You can use the tool to go through a process of examining any negative thoughts you are having, enabling you to stand back and think about why you are having them and how realistic they are. I’ve found it really helpful to get me back on track recently.
I’d started having some negative thoughts about my diagnosis, worrying that I might develop an aggressive form of MS, which might not respond to my medication. I went into the Thought Sort tool and described my feelings, and the tool responded by asking me to elaborate on the thinking behind my low mood, and encouraging me to consider the reasons for that thinking. It then asked me to examine whether the thoughts I was having might not be true. Finally, it asked me to replace the negative thought with a new thought. It sounds simple, but was very effective, helping me to reorient my thinking in a realistic way which lifted my mood.
The thoughts you record are kept for you so you can go back and re-read them later, and start to learn more about your thought patterns and how they affect your mood. It’s a helpful addition to your mental armour and helps you to be on-guard for changes in your mental state.
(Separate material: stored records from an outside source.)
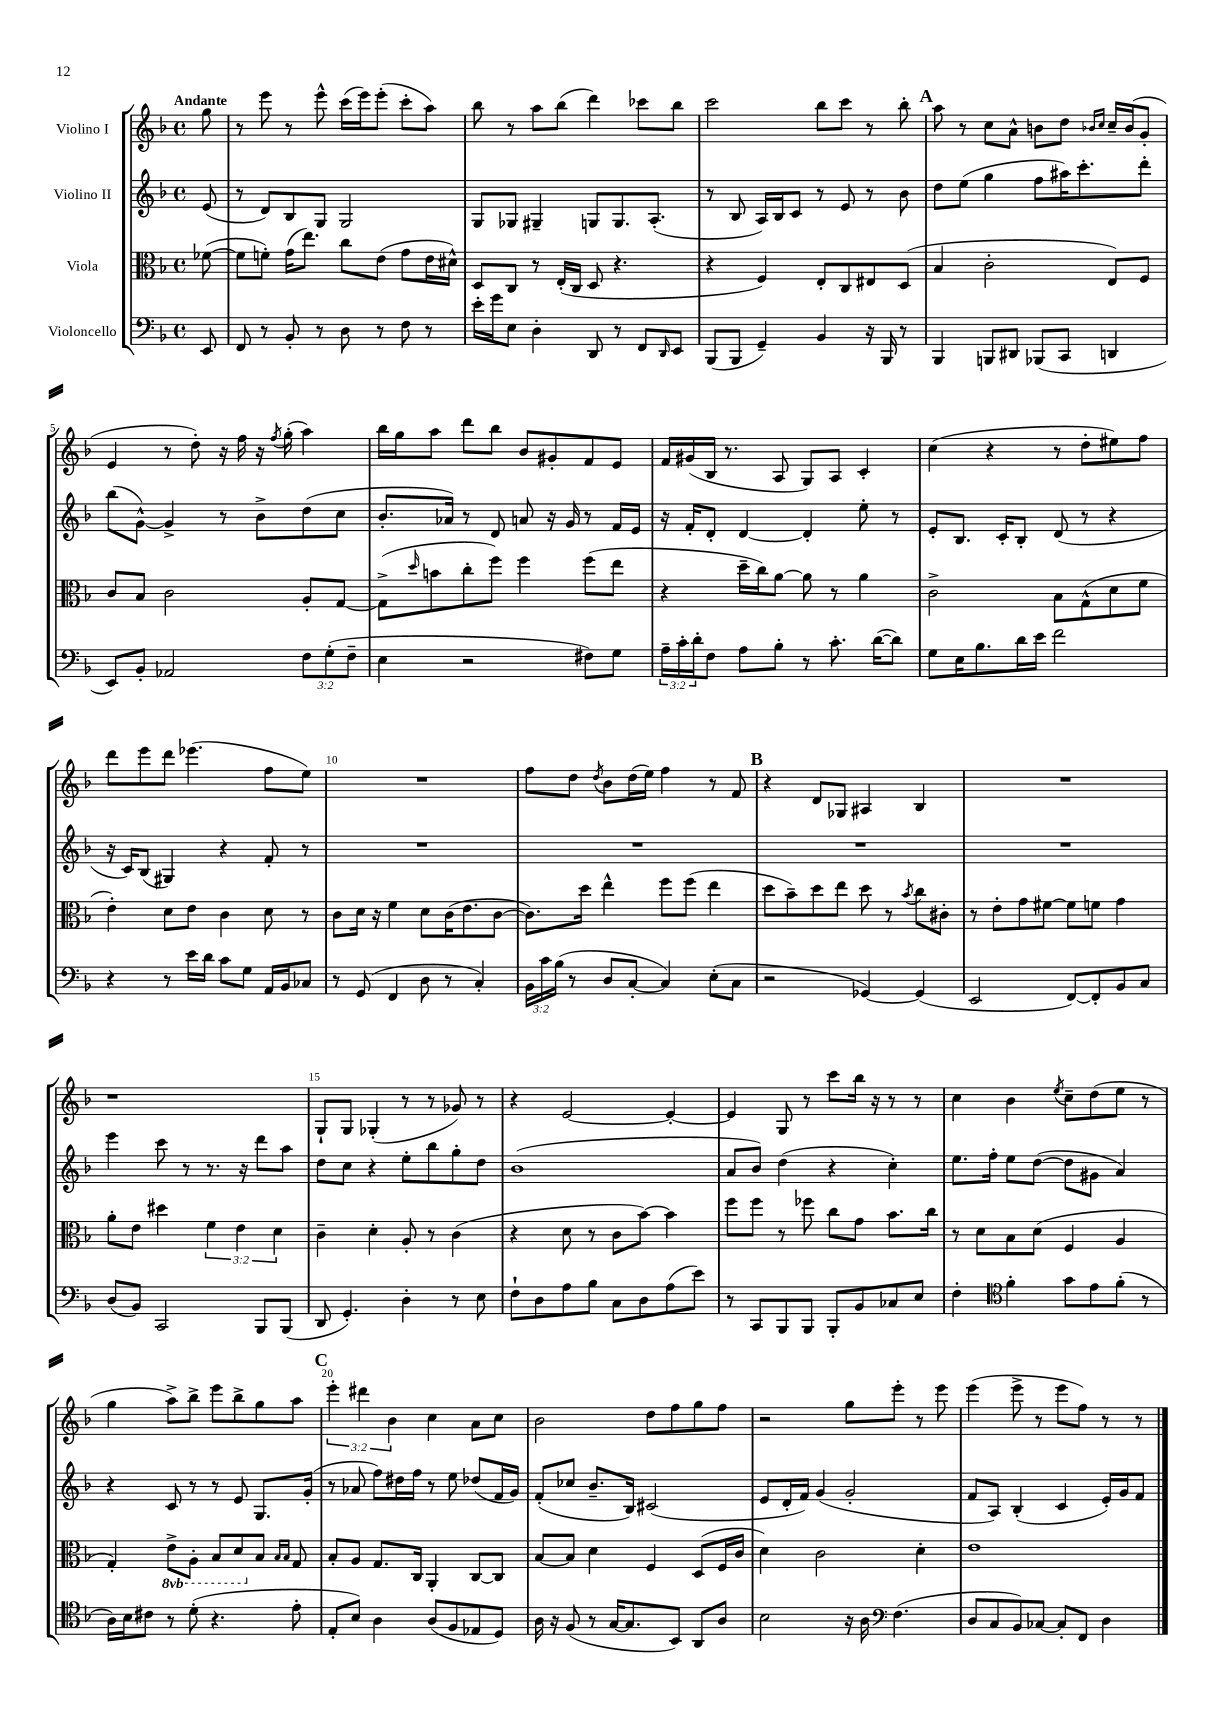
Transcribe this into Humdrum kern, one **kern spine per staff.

**kern	**kern	**kern	**kern
*staff4	*staff3	*staff2	*staff1
*clefF4	*clefC3	*clefG2	*clefG2
*k[b-]	*k[b-]	*k[b-]	*k[b-]
*M4/4	*M4/4	*M4/4	*M4/4
*met(c)	*met(c)	*met(c)	*met(c)
8EE/	([8f-\	(8e/	8gg\
=	=	=	=
8FF/	8f-\]L	8r	8r
8r	8f'\J)	8d/L)	8eee\
8BB-'/	(16g\LK	8B-/	8r
.	8.ee\J)	.	.
8r	.	8G/J	8eee^^\
8D\	8cc\L	2G/	(16ccc\LL
.	.	.	16eee\J)
8r	(8e\J	.	(8eee'\J
8F\	8g\L	.	8ccc'\L
8r	16e\L	.	8aa\J)
.	16d#^^\JJ)	.	.
=	=	=	=
16e'\LL	8D/L	8G/L	8bb-\
16g\J	.	.	.
8E\J	8C/J	8G-/J	8r
4D'\	8r	4G#~/	8aa\L
.	(16E'/LL	.	(8bb-\J
.	16C/JJ	.	.
8DD/	8D/	8G/L	4ddd\)
8r	4.r	8.G/	.
8FF/L	.	.	8ccc-\L
.	.	(8.A'/J	.
16qqDD/	.	.	.
8EE/J	.	.	8bb-\J
=	=	=	=
(8BBB-/L	4r	8r	2ccc\
8BBB-/J	.	8B-/	.
4GG~/)	4F/)	16A/LL)	.
.	.	16B-/J	.
.	.	8c/J	.
4BB-/	8E'/L	8r	8bb-\L
.	8C/	8e/	8ccc\J
16r	8E#/	8r	8r
16BBB-/	.	.	.
8r	(8D/J	8b-\	8bb-'\
=	=	=	=
4BBB-/	4B-/	8dd\L	8aa\
.	.	(8ee\J	8r
8BBB/L	2c'\	4gg\	8cc\L
8DD#/J	.	.	8a^^\J
(8BBB-/L	.	8ff\L	8b\L
8CC/J	.	16aa#\K)	8dd\J
.	.	8.ccc'\	.
.	.	.	16qqb-/LL
.	.	.	16qqcc/JJ
4DD/	8E/L)	.	16cc~/LL
.	.	.	(16b-/J
.	8F/J	8ddd'\J	8g'/J
=	=	=	=
8EE/L)	8c/L	(8bb-\L	4e/
8BB-'/J	8B-/J	[8g^^\J)	.
2AA-/	2c\	4g^/]	8r
.	.	.	8dd'\)
.	.	8r	16r
.	.	.	16ff\
.	.	8b-^\L	16r
.	.	.	8qff/
.	.	.	(16gg'\
12F\L	8A'/L	(8dd\	4aa\)
(12G'\	.	.	.
.	[8G/J	8cc\J	.
12F~\J	.	.	.
=	=	=	=
4E\	(8G^\]L	8.b-'/L	16bb-\LL
.	.	.	16gg\J
.	16qqdd/	.	.
.	8b\	.	8aa\J
.	.	16a-/Jk)	.
2r	8cc'\	8r	8ddd\L
.	8ff\J)	8d/	8bb-\J
.	4ff\	8a/	8b-/L
.	.	16r	8g#'/
.	.	16g/	.
8F#\L)	(8ff\L	8r	8f/
8G\J	8ee\J	16f/LL	8e/J
.	.	16e/JJ	.
=	=	=	=
24A~\LL	4r	16r	16f/LL
24c'\	.	.	.
.	.	16f'/LK	(16g#/
24d'\J	.	.	.
8F\J	.	8d'/J	16B-/JJ
.	.	.	8.r
8A\L	16dd~\LL	[4d/	.
.	16cc\J)	.	.
8B-'\J	[8a\J	.	8A/
8r	8a\]	4d'/]	8G/L)
8.c'\	8r	.	8A/J
.	4a\	8ee'\	4c'/
([16d\LK	.	.	.
8d\]J)	.	8r	.
=	=	=	=
8G\L	2c^\	8e'/L	(4cc\
16E\K	.	8.B-/J	.
8.B-\	.	.	.
.	.	.	4r
.	.	16c'/LK	.
16d\L	.	8B-'/J	.
16e\JJ	.	.	.
2f\	8B-\L	(8d/	8r
.	(8G^^\	8r	8dd'\L
.	8d\	4r	8ee#\)
.	8f\J	.	8ff\J
=	=	=	=
4r	4e'\)	16r	8ddd\L
.	.	16c/LK)	.
.	.	(8B-/J	8eee\
8r	8d\L	4G#/)	8ddd\J
16e\LL	8e\J	.	(4.eee-\
16d\JJ	.	.	.
8c\L	4c\	4r	.
8G\J	.	.	.
16AA/LL	8d\	8f'/	8ff\L
16BB-/J	.	.	.
8C-/J	8r	8r	8ee\J)
=	=	=	=
8r	8c\L	1r	1r
(8GG/	16d\Jk	.	.
.	16r	.	.
4FF/	4f\	.	.
8D\	8d\L	.	.
8r	(16c\K	.	.
.	8.e\	.	.
4C'/)	.	.	.
.	[8c\J	.	.
=	=	=	=
24BB-\LL	8.c\]L)	1r	8ff\L
24c\	.	.	.
(24B-\JJ	.	.	.
8r	.	.	8dd\J
.	16dd\Jk	.	.
.	.	.	8qdd/
8D/L	4ee^^\	.	8b-\L
[8C'/J	.	.	(16dd\L
.	.	.	16ee\JJ)
4C/])	8ff\L	.	4ff\
.	(8ff\J	.	.
(8E'\L	4ee\	.	8r
8C\J	.	.	8f/
=	=	=	=
2r	8dd\L	1r	4r
.	8b-~\)	.	.
.	8dd\	.	8d/L
.	8ee\J	.	8G-/J
[4GG-/)	8dd\	.	4A#/
.	8r	.	.
.	8qb-/	.	.
(4GG-/]	8cc\L	.	4B-/
.	8c#'\J	.	.
=	=	=	=
2EE/	8r	1r	1r
.	8e'\L	.	.
.	8g\	.	.
.	[8f#\J	.	.
[8FF/L)	8f#\]L	.	.
8FF'/]	8f\J	.	.
8BB-/	4g\	.	.
8C/J	.	.	.
=	=	=	=
(8D/L	8a'\L	4eee\	1r
8BB-/J)	8e\J	.	.
2CC/	4dd#\	8ccc\	.
.	.	8r	.
.	6f\	8.r	.
.	6e\	.	.
.	.	16r	.
8BBB-/L	.	8ddd\L	.
.	6d\	.	.
(8BBB-/J	.	8aa\J	.
=	=	=	=
8DD/	4c~\	8dd\L	8G`/L
4.GG'/)	.	8cc\J	8G/J
.	4d'\	4r	(4G-'/
4D'\	8A'/	8ee'\L	8r
.	8r	8bb-\	8r
8r	(4c\	8gg'\	8g-/)
8E\	.	8dd\J	8r
=	=	=	=
8F`\L	4r	(1b-	4r
8D\	.	.	.
8A\	8d\	.	[2e/
8B-\J	8r	.	.
8C\L	8c\L	.	.
8D\	[8b-\J)	.	.
(8A\	4b-\]	.	4e'/_
8e\J)	.	.	.
=	=	=	=
8r	8ff\L	8a/L	4e/]
8CC/L	8ff\J	8b-/J)	.
8BBB-/	8r	(4dd\	8G/
8BBB-/J	8ff-\	.	8r
8BBB-'/L	8cc\L	4r	8ccc\L
8BB-/	8g\J	.	16bb-\Jk
.	.	.	16r
8C-/	8.b-\L	4cc'\)	8r
8E/J	.	.	8r
.	16cc\Jk	.	.
=	=	=	=
4F'\	8r	8.ee\L	4cc\
.	8d\L	.	.
.	.	16ff'\Jk	.
*clefC4	*	*	*
4f'\	8B-\	8ee\L	4b-\
.	(8d\J	([8dd\J	.
.	.	.	8qee/
8g\L	4F/	8dd\]L	8cc~\L
8e\	.	8g#\J	(8dd\
(8f'\J	4A/	4a/)	8ee\J
8r	.	.	8r
=	=	=	=
16A\LL)	4G'/)	4r	4gg\
16B-\J	.	.	.
8c#\J	.	.	.
8r	8E^\L	8c/	8aa^\L)
(8d'\	8AA'\J	8r	8bb-^\J
4.r	8BB-/L	8r	8eee\L
.	8D/	8e/	8bb-^\
.	8B-/J	8.G/L	8gg\
.	16qqB-/LL	.	.
.	16qqB-/JJ	.	.
8e'\	8G/	.	8aa\J
.	.	(16g'/Jk	.
=	=	=	=
8E'/L	8B-'/L	8r	6eee'\
8B-/J)	8A/J	8a-/	.
.	.	.	6ddd#\
4A\	8.G/L	8ff\L)	.
.	.	.	6b-\
.	.	16dd#\L	.
.	16C/Jk	16ff\JJ	.
(8A/L	4AA'/	8r	4cc\
8F/	.	8ee\	.
8E-/	[8C/L	(8dd-/L	8a\L
8D/J)	8C/]J	16f/L	8cc\J
.	.	16g/JJ)	.
=	=	=	=
16A\	[8B-/L	(8f'/L	2b-\
16r	.	.	.
(8F/	8B-/]J	8cc-/J	.
8r	4d\	8.b-~/L	.
[16G/LK	.	.	.
8.G/]	.	16B-/Jk)	.
.	4F/	(2c#/	8dd\L
8BB-/J)	.	.	8ff\
8AA/L	(8D/L	.	8gg\
8A/J	16F/L	.	8ff\J
.	16c/JJ	.	.
=	=	=	=
2B-\	4d\)	8e/L	2r
.	.	16d'/L	.
.	.	16f/JJ)	.
.	2c\	(4g/	.
16r	.	2g'/	8gg\L
16A\	.	.	.
*clefF4	*	*	*
(4.F\	.	.	8eee'\J
.	4d'\	.	8r
.	.	.	8eee\
=	=	=	=
8D/L	1e	8f/L	(4eee\
8C/	.	8A/J)	.
8BB-/)	.	(4B-'/	8eee^\
[8C-/J	.	.	8r
8C-'/]L	.	4c/	8eee\L
8FF/J	.	.	8ff\J)
4D\	.	16e'/LL)	8r
.	.	16g/J	.
.	.	8f/J	8r
==	==	==	==
*-	*-	*-	*-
There are also ‘Mood Boosters’ – simple ways to feel a bit happier when you’re struggling. Simple things that really work, like listening to your favourite music, reaching out to a friend, or getting outside. The things we all know we should make the time to do but which get forgotten or pushed aside. Being reminded to do them has given me the impetus and the excuse to stick on a favourite tune and send my best friend a text just to say ‘hello’ – both of which brought some random happiness to my day.
So the roller-coaster of MS continues, but right now the track I’m on is heading upwards. The sun is shining, and I’m feeling positive, and I have a tool to turn to when the track turns downwards again.